Phillips frowned. “Hmm. I must admit that thought never even occurred to me. An excellent question, Tuck. However, I must confess ‘tis one I cannot answer.”

“There were servants in the house, surely?” Smythe said.

“I assume so,” Phillips replied, with a shrug, as Kemp tried in vain to escape from underneath Pope’s bulk. He squirmed and yelped as the larger man took hold of his nose and began twisting it painfully.

“You mean you do not know for certain?” Smythe asked.
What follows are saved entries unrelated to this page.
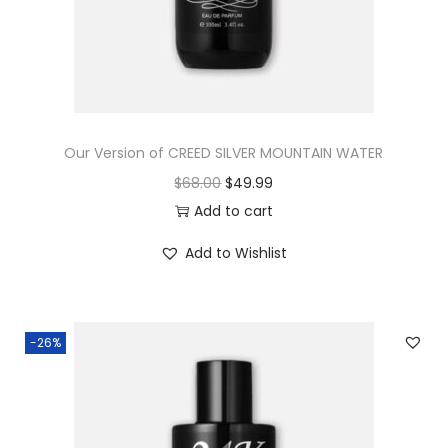
Our Version of CREED SILVER MOUNTAIN WATER
$
68.00
$
49.99
Add to cart
Add to Wishlist
-26%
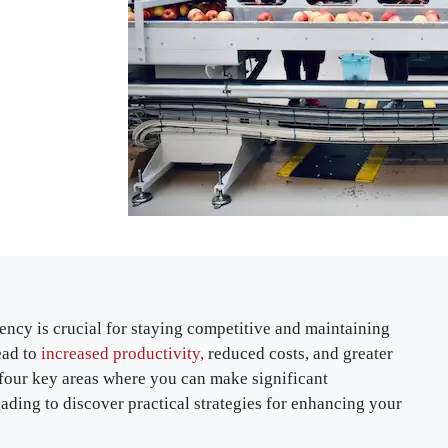
ency is crucial for staying competitive and maintaining
ead to
increased productivity,
reduced costs, and greater
re four key areas where you can make significant
ding to discover practical strategies for enhancing your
“How am I know a thing like that for certain?” Phillips asked. “I have never been in the man’s house, now have I?”

“And yet you know that he was found all cut to ribbons, with blood spilled everywhere?” Smythe asked.

“Well, that was how I heard it,” Phillips said.

“From whom did you hear this?”

“S’trewth, I cannot say for certain,” replied Phillips, with a shrug. “Everyone has been talking about it, it seems.”

“Amazing,” Smythe said. “The man was only killed last night, and this morning, everyone in London seems to know all the details of the crime. If Sir Francis Walsingham had intelligence this good, then the Armada would have been destroyed before it ever even sailed from Spain.”

“What are you picking on me for?” Phillips asked, with an aggrieved air. “I was merely telling you what I had heard. You asked me, after all!”

“Aamaahhhhh! Let me go, you stinking pile of offal!” Kemp wailed.

“ ‘Allo, ‘allo, what’s all this then?” Stackpole demanded, as he came out from the kitchen, wiping his hands on his apron. “Get off him, you great, slobbering dungheap!” He gave Pope a kick that sent him sprawling with a yelp.

“Thank heavens, Stackpole!” Kemp said, clutching at his chest. “The big oaf nearly crushed me! You are a godsend!”

“You’ll not think so when I start mopping up all this mess with your face,” said Stackpole, grabbing him by the shirtfront and glowering at him as he pulled him to his feet. “Who is going to clean this up then?”

“He started it!” cried Kemp, pointing an accusatory finger at Pope.

“I never did, you lying pustule!” protested Pope. “You berated me!”

“Enough!” Stackpole thundered. “I have had my fill of you both! Now clean up this mess or so help me I shall hang you both from the rafters and have Molly beat you with a stick!”

“Have a care now, Stackpole, Kemp might like that,” Bryan said.

“And you be quiet, else I shall have you helping them!” said Stackpole, glaring at him. “I shall have peace in my own house or I shall have you all in pieces! Players! I would have done better to open up my inn to a gang of wandering gypsies!”

The door opened at that moment and Shakespeare came bustling in. “They have taken Corwin!” he announced. “He has been arrested for the murder of Master Leonardo!”